Friday, April 29, 2011

Fullbore Friday

E40 had a special request - how could I say no?{oops, wrong post, here is the right one}

Training. Drills. PMS. PQS. Attention to detail.

Do you do just the minimum, or do you ask for extra time to get it better and better? Do you train and inspect hard? How many times have you gone through different scenarios with your crew?

Do all your watch standers know how critical their position and responsibility is? From the OOD to the YN3 on the 50cal.; do they appreciate that they are as important as the Commanding Officer?


Discipline. Discipline and obedience in the time of stress, strain, and unimaginable threat to life an honor. Have you and your crew's training been built to refine and demonstrate those qualities? How do you address shortcomings? Are your Chiefs and First Class focused, demanding, masters of their team and
duties?
As the Sydney approached the starboard beam of the larger Kormoran, the cruiser used a daytime searchlight to flash the signal “NNJ,” the maritime code ordering the merchant ship to identify herself. After a delay, the Kormoran ran up the signal flags of the Dutch vessel Straat Malaaka, although their location ahead of the freighter’s single large funnel purposefully made it difficult for the Sydney’s spotters to read. The warship requested the freighter to re-position the flags, and as German crew slowly complied, the distance between the two ships, still sailing due west, shrank to a mile.

“Where bound” came the second signal flashed by the Sydney. “Batavia” was the reply from the Kormoran, indicating the capital of the Dutch colony of Java lying over a thousand miles to the north.

Aboard the German raider, Detmers and the bridge staff watched the exchange of signals anxiously and urged the enemy cruiser to sail away and leave them alone. Their fear rose when they saw the Sydney’s crew prepare to launch the spotter plane from the amidships catapult. The plane, once airborne, would easily spot the hundreds of naval mines strewn about the Kormoran’s high deck, giving away its identity as a raider. But the launch crew apparently received new orders and returned the plane to its storage position.

According to the recollections of Heinz Messerschmidt, a 26-year-old lieutenant commander aboard the Kormoran at the time, Detmers turned to his officers and reassured them again, “Ah, it's tea time on board. They'll probably just ask us where we are going and what cargo and then let us go on.”

By luck and guile the Kormoran had survived for almost a year by preying on isolated Allied merchant ships. But this was its first encounter with a warship brandishing guns of equal firepower. Still playing on its disguise as a helpless merchantman, the Kormoran’s radio operator began broadcasting the alert signal “QQQQ” meaning “suspicious ship sighted.” The anxious signal likely confused the Sydney, whose radio operator would have received the transmission, as did a wireless station 150-miles away in the Australian coastal town of Geraldton.

##############################

From the Fullbore Friday post on the Sydney and the Kormoran, reproduce word for word everything from "As the Sydney" down to "to the north.".

##############################

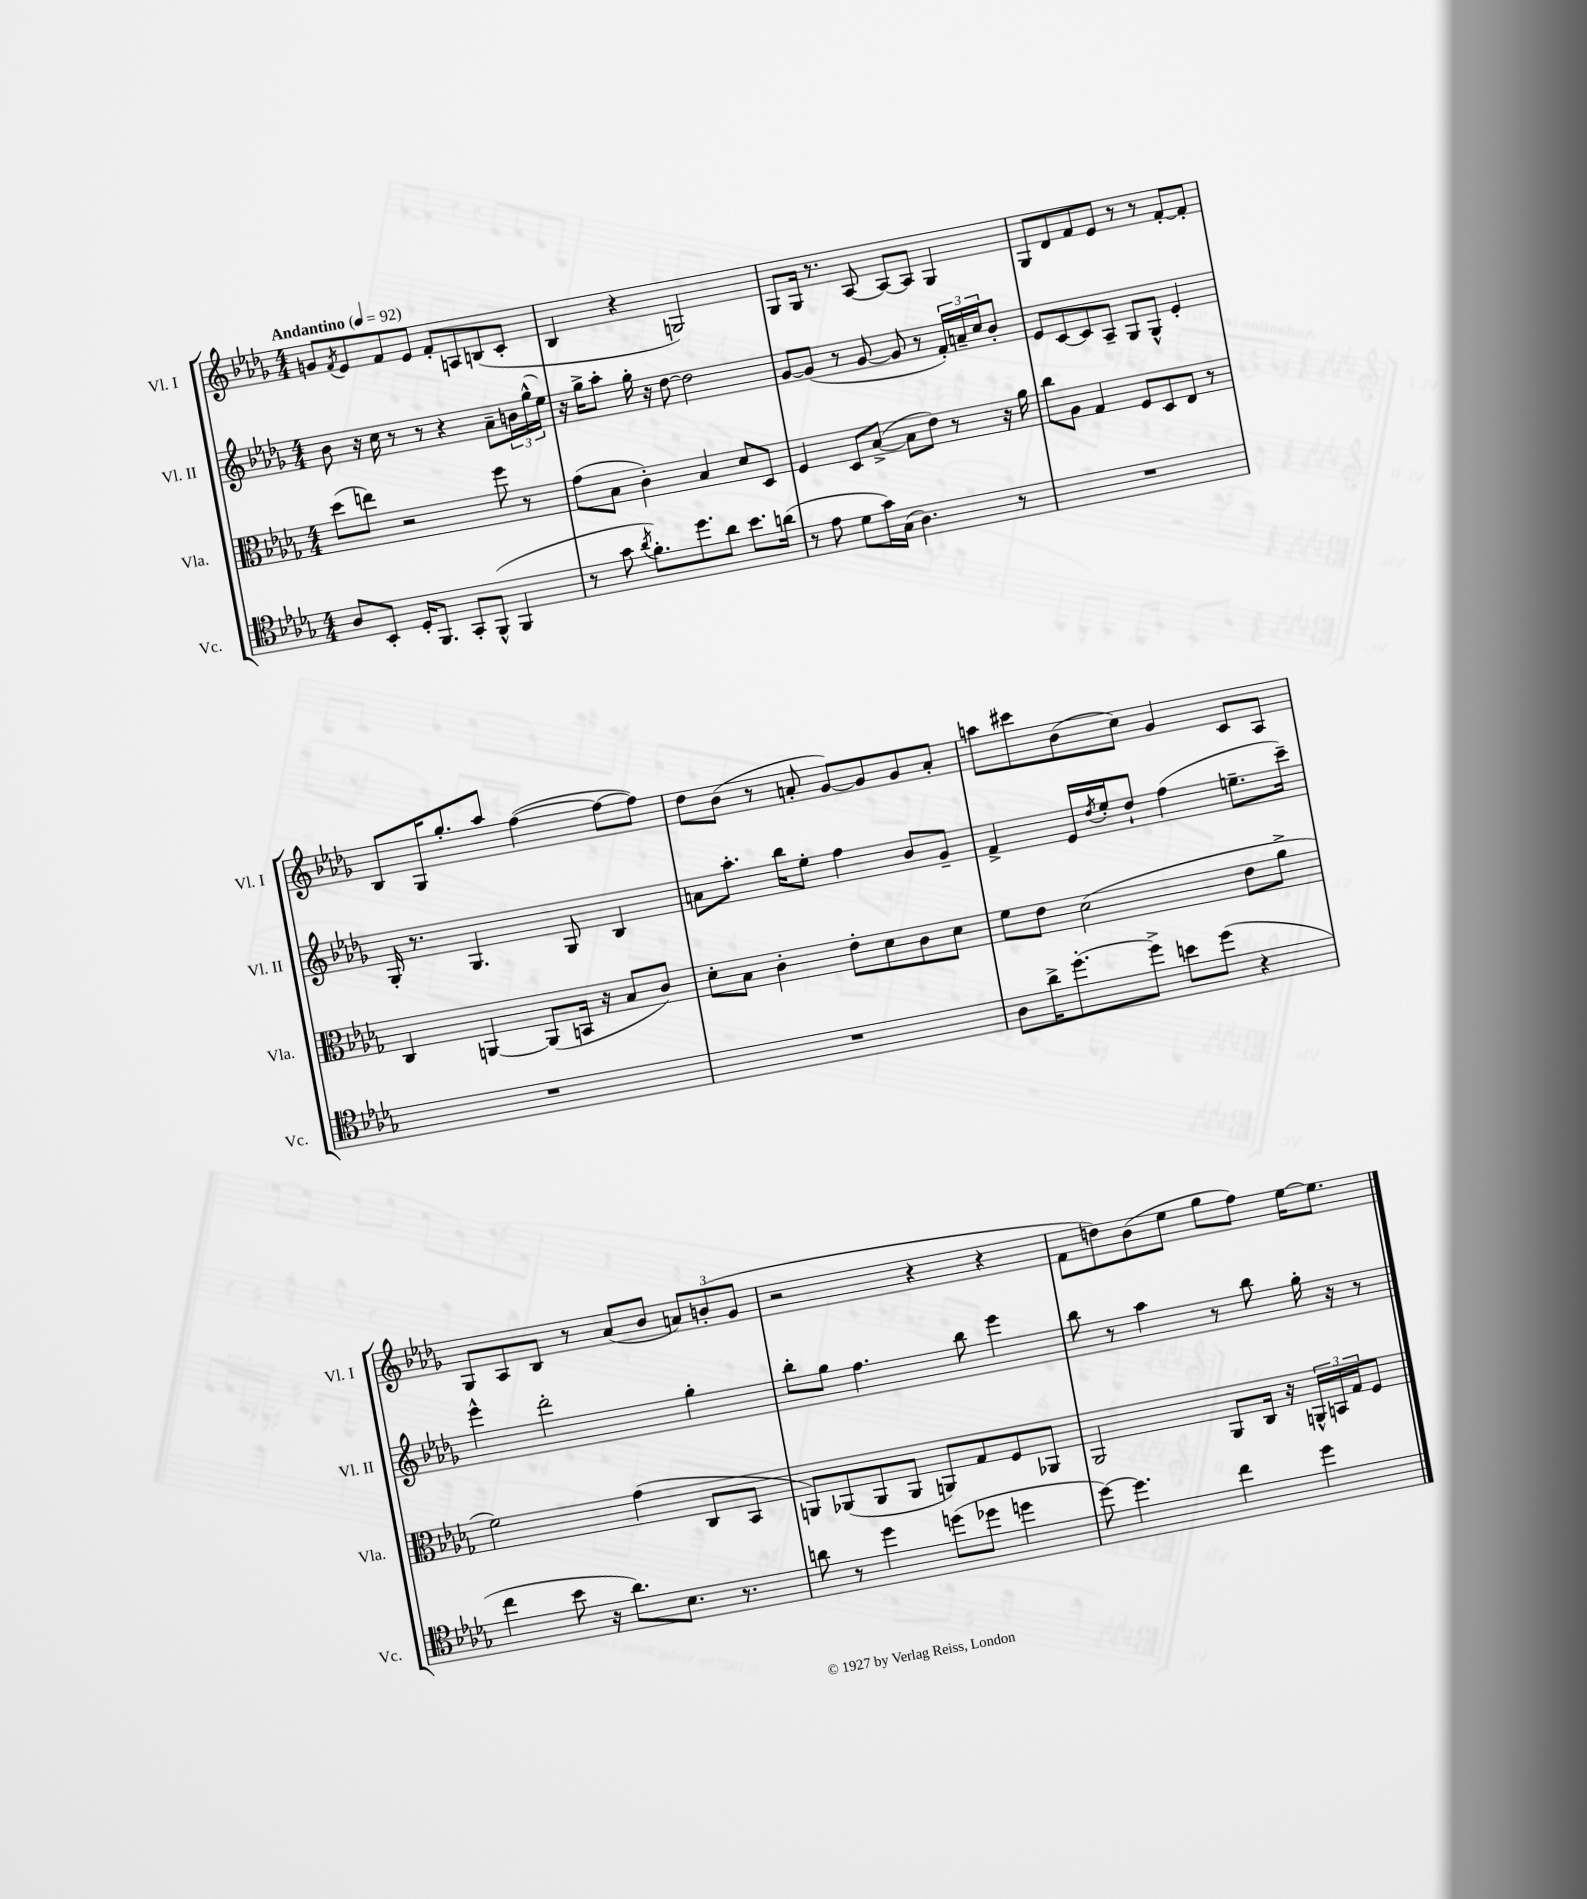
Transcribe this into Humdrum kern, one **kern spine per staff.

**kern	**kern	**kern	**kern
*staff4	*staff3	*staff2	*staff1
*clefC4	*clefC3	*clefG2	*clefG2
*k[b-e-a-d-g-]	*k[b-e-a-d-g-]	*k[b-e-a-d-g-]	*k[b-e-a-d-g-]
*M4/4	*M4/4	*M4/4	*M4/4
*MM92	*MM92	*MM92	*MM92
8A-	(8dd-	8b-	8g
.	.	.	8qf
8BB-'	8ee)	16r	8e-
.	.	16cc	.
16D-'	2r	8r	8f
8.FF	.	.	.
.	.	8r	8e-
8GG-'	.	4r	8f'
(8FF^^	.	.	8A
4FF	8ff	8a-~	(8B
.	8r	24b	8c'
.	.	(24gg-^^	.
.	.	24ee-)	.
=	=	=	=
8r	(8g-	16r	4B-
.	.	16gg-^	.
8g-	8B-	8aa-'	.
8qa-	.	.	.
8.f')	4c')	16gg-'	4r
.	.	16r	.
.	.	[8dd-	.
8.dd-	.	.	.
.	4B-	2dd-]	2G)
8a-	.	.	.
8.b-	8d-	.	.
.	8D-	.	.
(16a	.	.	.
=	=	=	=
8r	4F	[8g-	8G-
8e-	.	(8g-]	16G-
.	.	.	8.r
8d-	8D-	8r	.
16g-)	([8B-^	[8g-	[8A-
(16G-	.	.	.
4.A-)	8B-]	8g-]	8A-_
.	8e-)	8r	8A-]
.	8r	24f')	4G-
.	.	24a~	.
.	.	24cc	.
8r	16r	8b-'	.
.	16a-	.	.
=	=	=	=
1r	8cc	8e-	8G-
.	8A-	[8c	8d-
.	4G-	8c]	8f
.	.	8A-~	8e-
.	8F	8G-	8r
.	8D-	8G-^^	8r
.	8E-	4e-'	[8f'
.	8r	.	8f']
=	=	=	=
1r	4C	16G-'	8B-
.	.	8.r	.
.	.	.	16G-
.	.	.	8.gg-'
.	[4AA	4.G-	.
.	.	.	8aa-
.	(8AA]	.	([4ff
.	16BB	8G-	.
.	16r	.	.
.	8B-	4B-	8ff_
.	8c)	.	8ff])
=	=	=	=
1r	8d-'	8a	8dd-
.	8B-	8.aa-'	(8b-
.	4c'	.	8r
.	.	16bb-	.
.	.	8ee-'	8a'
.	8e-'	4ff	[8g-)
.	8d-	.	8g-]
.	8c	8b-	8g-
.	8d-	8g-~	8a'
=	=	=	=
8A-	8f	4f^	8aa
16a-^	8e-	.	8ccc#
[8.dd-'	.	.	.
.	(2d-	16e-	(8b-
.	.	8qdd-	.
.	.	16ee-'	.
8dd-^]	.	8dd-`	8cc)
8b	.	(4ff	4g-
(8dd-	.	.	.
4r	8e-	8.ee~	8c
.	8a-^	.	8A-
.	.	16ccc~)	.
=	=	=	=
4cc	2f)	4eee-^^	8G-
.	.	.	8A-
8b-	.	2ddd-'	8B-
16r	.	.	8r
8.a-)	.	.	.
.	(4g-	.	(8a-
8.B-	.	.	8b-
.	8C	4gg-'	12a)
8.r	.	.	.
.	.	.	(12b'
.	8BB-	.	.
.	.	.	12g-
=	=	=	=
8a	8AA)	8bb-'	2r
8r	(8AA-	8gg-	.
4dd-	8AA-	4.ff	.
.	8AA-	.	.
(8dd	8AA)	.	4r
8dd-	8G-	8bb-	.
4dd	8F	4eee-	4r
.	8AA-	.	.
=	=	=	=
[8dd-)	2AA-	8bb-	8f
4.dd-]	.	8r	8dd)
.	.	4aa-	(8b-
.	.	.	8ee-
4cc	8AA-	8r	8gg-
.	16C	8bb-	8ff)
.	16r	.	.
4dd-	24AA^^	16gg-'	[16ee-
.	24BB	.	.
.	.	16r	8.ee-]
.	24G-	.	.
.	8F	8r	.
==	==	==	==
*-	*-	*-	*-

##############################

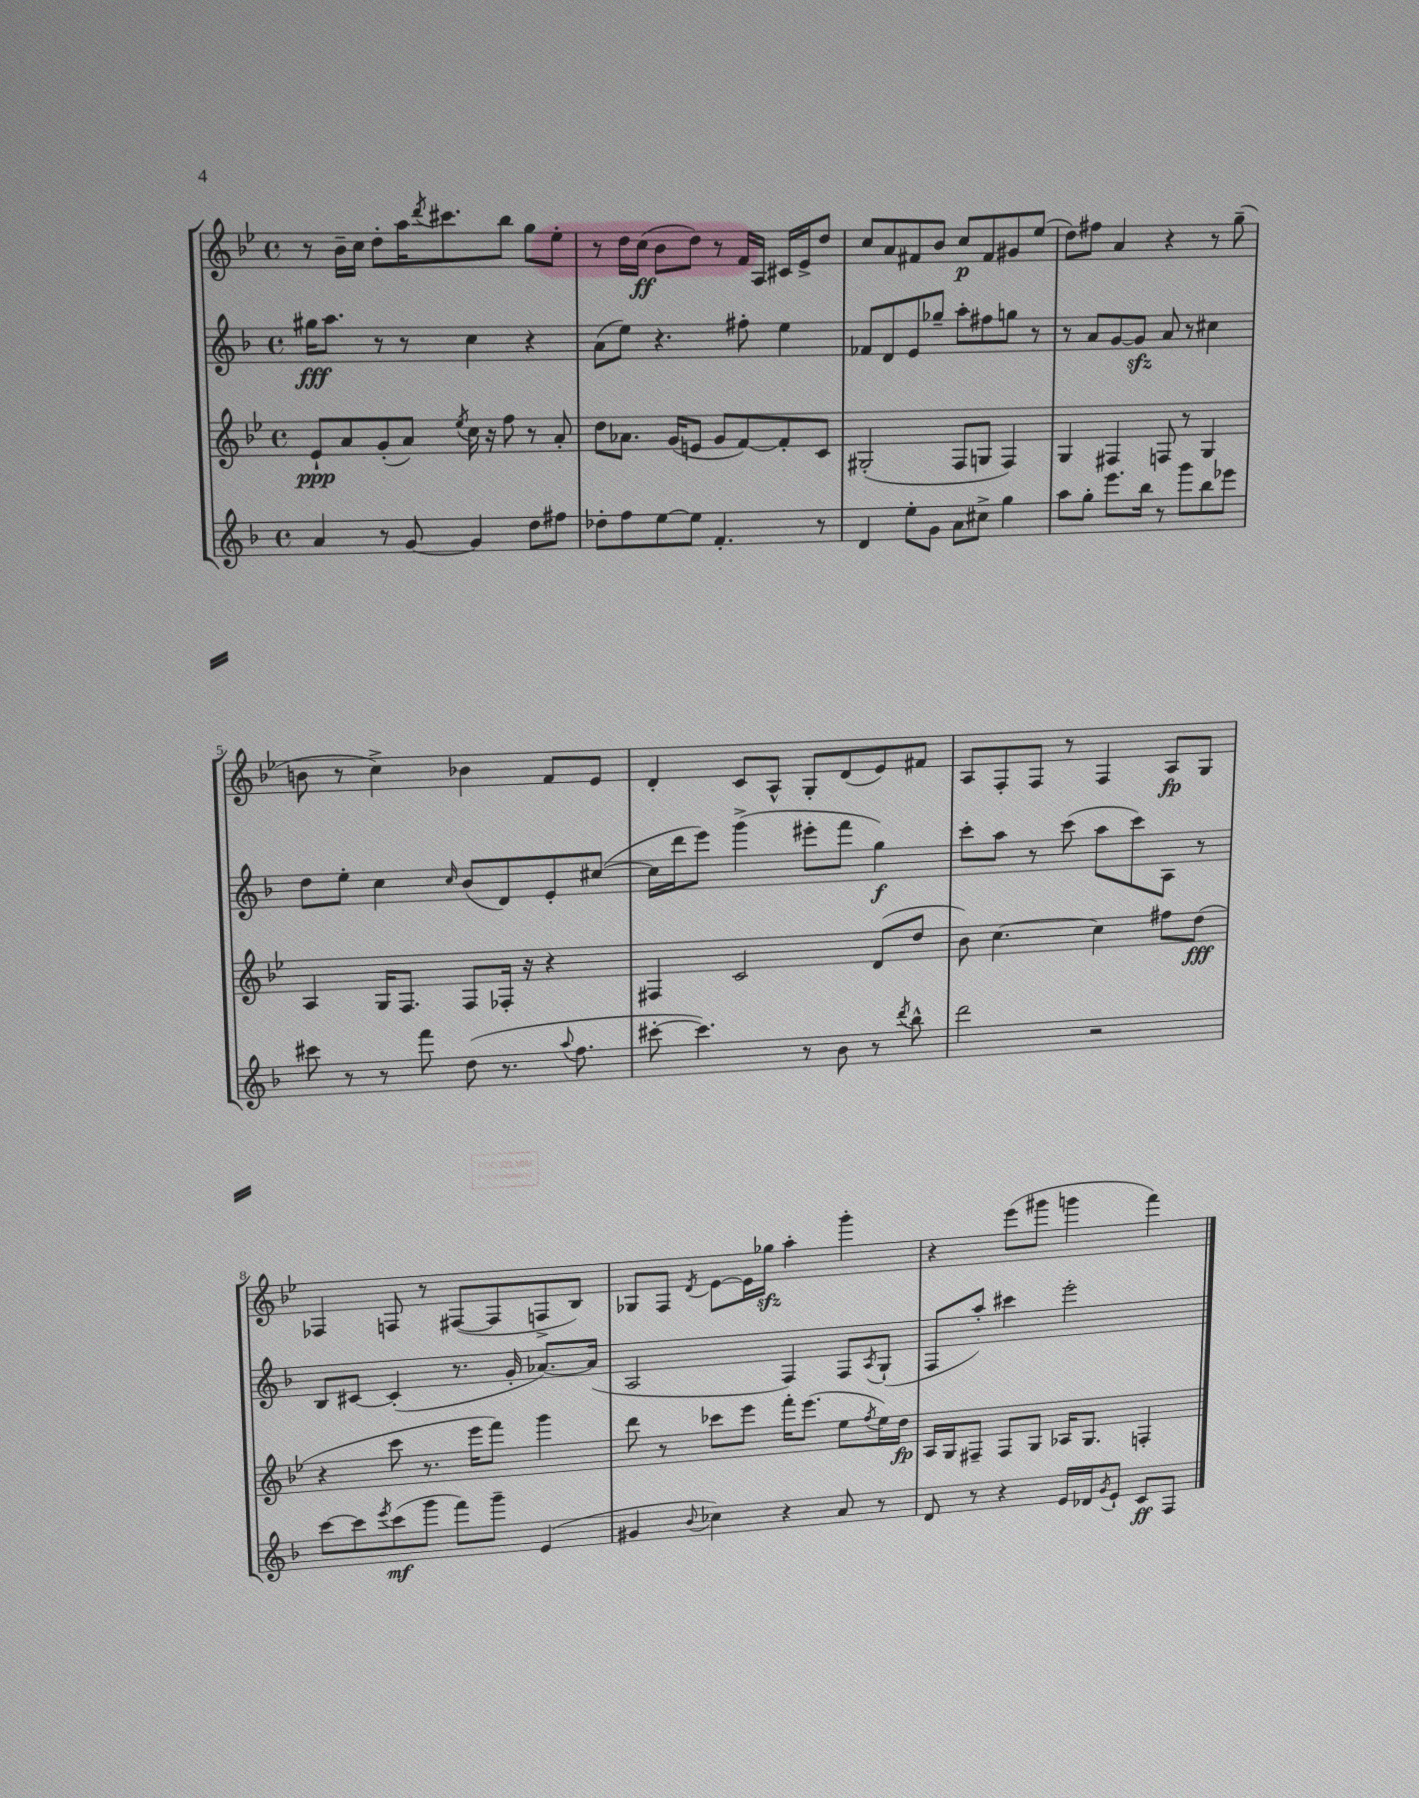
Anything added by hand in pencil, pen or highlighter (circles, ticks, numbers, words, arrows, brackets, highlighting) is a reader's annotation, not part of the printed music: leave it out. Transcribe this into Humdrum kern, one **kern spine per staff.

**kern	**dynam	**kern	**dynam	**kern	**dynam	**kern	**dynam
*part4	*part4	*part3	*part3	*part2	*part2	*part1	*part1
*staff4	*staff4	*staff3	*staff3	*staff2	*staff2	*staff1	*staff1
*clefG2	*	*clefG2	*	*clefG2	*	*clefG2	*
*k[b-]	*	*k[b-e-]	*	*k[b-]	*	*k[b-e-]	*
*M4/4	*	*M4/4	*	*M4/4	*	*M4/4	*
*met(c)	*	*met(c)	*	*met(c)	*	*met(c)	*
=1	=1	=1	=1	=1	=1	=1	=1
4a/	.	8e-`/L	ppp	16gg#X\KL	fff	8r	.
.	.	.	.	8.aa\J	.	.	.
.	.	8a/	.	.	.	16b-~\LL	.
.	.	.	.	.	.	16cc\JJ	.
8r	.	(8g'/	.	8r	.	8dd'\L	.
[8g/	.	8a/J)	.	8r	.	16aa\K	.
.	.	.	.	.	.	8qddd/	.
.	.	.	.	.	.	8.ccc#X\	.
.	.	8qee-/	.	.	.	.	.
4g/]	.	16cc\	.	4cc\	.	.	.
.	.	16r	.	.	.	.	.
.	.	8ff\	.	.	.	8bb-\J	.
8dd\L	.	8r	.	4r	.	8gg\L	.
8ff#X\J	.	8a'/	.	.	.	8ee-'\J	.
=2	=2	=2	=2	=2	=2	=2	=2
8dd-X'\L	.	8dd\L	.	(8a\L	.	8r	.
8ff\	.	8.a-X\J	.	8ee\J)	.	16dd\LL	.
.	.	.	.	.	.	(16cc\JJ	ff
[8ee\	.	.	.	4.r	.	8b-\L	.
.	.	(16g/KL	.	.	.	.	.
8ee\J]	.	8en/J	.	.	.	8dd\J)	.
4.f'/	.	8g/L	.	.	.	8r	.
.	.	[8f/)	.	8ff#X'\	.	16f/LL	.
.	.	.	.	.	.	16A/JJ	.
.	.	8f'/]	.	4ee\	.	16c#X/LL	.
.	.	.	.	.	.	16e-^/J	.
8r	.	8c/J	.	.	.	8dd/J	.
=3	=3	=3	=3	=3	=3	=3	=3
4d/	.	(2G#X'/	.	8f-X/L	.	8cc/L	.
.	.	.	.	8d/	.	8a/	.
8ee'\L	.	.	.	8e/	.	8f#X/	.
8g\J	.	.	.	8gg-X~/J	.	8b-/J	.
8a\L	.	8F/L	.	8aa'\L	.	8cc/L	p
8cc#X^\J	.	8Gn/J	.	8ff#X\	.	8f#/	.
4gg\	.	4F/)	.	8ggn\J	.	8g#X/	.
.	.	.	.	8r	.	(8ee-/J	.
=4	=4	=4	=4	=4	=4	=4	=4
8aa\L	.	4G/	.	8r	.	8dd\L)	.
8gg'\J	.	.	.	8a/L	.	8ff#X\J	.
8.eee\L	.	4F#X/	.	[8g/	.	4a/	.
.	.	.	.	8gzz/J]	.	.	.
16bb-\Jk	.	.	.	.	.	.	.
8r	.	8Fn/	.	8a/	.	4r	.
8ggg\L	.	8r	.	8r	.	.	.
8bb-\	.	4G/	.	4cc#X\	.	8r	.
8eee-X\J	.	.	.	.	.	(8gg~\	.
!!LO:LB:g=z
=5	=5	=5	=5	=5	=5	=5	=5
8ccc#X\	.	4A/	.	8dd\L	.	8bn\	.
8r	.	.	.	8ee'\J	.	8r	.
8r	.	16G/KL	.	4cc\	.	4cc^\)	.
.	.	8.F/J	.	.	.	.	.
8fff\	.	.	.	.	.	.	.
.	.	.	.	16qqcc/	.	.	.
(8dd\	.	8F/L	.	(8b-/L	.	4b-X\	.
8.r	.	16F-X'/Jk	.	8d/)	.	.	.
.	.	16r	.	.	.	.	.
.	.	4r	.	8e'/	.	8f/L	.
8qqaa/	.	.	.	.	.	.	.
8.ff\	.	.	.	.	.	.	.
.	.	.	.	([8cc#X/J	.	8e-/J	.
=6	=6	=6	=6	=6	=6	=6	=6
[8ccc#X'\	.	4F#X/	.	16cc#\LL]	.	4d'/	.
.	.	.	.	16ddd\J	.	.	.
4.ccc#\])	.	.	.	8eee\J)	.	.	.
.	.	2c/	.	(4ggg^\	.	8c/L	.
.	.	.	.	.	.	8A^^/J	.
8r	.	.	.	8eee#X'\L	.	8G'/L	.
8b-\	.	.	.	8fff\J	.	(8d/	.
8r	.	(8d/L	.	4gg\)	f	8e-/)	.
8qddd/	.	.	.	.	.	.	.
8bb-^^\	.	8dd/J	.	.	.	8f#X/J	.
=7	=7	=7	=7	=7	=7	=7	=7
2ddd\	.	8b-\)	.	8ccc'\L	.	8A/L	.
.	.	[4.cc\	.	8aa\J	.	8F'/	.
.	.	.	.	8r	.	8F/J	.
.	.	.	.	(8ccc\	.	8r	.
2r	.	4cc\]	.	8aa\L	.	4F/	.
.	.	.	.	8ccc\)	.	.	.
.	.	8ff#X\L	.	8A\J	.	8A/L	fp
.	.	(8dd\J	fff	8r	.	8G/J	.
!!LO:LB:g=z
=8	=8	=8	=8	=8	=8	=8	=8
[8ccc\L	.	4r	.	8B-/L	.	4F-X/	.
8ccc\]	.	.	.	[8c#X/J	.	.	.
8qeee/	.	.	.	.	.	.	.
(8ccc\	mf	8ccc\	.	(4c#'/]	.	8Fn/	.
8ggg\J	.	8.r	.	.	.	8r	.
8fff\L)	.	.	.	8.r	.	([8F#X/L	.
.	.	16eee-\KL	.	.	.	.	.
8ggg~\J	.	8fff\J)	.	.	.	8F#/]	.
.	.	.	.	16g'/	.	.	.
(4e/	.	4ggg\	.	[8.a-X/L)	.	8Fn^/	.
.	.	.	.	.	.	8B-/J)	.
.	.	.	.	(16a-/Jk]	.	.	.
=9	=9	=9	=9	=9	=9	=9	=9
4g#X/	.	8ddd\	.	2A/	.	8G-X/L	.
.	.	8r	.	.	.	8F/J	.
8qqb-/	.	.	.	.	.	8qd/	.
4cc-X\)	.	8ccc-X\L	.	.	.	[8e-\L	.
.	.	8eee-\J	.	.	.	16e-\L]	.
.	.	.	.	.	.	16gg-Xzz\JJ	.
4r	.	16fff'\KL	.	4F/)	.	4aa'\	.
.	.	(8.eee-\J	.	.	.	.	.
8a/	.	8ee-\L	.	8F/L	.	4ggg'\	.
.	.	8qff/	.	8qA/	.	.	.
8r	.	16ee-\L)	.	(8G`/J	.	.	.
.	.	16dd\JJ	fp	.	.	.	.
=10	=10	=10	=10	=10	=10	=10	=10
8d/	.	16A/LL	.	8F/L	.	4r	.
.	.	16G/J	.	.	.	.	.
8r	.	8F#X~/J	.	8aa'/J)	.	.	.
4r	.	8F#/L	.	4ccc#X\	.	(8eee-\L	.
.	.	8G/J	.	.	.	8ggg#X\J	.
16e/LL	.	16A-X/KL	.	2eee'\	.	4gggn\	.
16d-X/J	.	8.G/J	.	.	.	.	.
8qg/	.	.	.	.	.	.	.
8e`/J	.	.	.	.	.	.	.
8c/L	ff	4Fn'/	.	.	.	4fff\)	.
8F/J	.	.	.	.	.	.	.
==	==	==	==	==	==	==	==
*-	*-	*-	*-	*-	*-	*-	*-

##############################

Output for this exercise ▸
As the Sydney approached the starboard beam of the larger Kormoran, the cruiser used a daytime searchlight to flash the signal “NNJ,” the maritime code ordering the merchant ship to identify herself. After a delay, the Kormoran ran up the signal flags of the Dutch vessel Straat Malaaka, although their location ahead of the freighter’s single large funnel purposefully made it difficult for the Sydney’s spotters to read. The warship requested the freighter to re-position the flags, and as German crew slowly complied, the distance between the two ships, still sailing due west, shrank to a mile.

“Where bound” came the second signal flashed by the Sydney. “Batavia” was the reply from the Kormoran, indicating the capital of the Dutch colony of Java lying over a thousand miles to the north.